Das war's mal so im Groben, für die Details solltest Du Dich von einem erfahrenen Therapeuten genau anschauen und anleiten lassen
Vielleicht bringt der BVV mehr Ruhe in Dein Leben - alles hat seinen Sinn.
Viel Erfolg und alles Liebe OM shanti Ursula

Noch was zur Klärung: Mit Chakrasana ist hier eine sanfte Seitbeuge im Stehen gemeint.
Om shanti Ursula

Namasté liebe Yogis und Yoginis,
ganz herzlichen Dank für die informativen Hinweise und Vorschläge für meine weitere Vorgehensweise beim Praktizieren von Yoga. Ich achte nun noch mehr auf meinen Körper, gehe nicht mehr zu forsch voran u. habe auch zusätzlich meine Unterrichtsstunden angepasst.

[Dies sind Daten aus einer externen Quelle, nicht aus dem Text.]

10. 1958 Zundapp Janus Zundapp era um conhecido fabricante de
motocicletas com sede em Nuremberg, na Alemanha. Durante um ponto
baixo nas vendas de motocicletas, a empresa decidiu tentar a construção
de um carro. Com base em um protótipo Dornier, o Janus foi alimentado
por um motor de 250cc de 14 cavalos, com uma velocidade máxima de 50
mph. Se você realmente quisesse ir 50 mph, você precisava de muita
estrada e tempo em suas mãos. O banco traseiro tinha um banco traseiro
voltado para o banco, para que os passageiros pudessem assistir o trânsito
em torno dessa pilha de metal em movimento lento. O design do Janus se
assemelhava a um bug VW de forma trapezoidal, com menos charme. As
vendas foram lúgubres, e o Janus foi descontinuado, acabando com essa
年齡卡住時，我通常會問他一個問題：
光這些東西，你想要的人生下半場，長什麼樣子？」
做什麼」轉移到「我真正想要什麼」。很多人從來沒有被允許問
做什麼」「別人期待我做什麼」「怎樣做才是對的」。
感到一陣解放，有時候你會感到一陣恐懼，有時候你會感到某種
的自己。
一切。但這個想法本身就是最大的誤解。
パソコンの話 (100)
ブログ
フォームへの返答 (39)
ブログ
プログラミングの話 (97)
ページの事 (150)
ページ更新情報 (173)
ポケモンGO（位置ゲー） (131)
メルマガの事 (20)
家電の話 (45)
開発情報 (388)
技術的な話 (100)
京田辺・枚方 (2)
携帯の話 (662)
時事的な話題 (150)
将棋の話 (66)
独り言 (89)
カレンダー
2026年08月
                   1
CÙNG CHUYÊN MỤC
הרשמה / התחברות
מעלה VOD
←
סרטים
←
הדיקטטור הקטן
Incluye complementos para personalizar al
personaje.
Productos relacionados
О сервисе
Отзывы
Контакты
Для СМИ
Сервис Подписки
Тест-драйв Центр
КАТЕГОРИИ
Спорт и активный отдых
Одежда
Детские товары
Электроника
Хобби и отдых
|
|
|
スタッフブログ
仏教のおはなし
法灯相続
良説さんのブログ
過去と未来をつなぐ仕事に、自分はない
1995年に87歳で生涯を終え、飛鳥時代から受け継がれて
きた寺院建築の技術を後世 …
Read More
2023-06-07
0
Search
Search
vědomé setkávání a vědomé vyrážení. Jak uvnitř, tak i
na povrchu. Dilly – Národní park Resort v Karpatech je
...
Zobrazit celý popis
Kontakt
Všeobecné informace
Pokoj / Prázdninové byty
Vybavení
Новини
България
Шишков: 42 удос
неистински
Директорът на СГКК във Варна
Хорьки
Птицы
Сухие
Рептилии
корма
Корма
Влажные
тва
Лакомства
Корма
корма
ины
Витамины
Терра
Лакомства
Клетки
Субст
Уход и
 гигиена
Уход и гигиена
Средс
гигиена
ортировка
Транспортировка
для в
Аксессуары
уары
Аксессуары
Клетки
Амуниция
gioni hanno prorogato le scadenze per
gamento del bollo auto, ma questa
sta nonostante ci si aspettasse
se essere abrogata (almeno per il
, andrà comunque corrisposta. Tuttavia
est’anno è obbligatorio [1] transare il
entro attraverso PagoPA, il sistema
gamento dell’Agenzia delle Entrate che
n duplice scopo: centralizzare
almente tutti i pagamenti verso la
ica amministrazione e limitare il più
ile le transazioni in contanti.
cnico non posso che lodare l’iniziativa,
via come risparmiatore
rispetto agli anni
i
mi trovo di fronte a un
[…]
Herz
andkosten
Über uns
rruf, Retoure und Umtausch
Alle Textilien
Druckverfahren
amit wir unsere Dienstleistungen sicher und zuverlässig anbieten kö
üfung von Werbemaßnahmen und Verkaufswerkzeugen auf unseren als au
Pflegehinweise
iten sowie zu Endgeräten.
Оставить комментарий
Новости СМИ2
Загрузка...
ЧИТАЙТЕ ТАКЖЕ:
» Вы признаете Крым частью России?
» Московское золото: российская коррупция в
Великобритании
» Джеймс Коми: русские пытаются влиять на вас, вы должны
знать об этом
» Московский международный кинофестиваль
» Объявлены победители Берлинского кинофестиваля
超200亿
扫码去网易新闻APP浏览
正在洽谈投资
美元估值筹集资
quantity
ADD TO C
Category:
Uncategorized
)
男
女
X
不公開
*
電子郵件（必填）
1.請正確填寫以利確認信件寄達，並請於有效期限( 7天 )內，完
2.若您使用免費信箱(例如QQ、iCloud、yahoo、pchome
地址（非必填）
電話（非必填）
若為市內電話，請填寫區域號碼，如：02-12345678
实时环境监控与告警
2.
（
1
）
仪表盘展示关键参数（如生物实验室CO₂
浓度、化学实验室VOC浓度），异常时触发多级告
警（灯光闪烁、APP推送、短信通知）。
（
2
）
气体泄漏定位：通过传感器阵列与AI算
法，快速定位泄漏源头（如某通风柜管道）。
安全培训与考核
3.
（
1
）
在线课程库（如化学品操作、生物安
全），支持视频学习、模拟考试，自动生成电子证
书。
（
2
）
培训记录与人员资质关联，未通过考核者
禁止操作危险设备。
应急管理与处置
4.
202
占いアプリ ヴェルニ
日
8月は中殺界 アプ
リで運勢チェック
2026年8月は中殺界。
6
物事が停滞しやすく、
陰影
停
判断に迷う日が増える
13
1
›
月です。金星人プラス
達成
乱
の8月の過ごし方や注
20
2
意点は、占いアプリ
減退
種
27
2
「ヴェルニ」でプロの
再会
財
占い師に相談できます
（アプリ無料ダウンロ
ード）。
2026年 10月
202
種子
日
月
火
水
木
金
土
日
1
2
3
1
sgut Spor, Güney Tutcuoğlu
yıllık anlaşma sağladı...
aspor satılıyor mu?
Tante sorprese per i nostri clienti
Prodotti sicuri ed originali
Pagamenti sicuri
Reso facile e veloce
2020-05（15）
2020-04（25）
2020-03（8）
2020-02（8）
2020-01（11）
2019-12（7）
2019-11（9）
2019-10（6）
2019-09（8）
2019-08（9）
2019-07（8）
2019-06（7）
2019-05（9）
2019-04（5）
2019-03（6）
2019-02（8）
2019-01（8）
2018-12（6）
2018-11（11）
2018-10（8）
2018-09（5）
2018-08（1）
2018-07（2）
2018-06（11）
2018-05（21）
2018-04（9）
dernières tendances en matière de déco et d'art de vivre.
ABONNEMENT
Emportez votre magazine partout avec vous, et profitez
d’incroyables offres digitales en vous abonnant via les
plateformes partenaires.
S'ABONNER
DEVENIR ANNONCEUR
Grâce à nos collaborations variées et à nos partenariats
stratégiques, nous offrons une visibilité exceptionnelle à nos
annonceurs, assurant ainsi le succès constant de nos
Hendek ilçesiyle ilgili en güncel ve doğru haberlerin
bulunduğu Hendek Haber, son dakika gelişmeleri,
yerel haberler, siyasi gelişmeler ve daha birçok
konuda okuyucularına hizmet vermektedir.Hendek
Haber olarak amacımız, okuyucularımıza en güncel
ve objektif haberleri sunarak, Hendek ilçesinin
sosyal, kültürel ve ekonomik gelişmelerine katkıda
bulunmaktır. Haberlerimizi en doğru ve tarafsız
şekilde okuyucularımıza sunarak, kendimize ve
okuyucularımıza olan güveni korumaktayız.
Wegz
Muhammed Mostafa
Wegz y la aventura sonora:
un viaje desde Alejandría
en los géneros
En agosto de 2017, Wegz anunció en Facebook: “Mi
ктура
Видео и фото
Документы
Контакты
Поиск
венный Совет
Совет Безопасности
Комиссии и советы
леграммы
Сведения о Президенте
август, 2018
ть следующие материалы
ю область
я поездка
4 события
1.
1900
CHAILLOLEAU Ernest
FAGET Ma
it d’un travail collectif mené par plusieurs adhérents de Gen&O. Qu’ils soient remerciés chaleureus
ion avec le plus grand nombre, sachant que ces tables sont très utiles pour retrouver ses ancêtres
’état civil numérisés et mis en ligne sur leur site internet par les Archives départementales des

Hier deute ich vermehrt Asanas nur an und führe sie selber nicht mehr in der Vollendung aus sodass ich mich mehr schone. Auch habe ich Unterstützung von Physioterapeuten u. einer speziellen Rückenschule eingeholt.

Derzeit geht es mir gut u.ich bin fast schmerzfrei.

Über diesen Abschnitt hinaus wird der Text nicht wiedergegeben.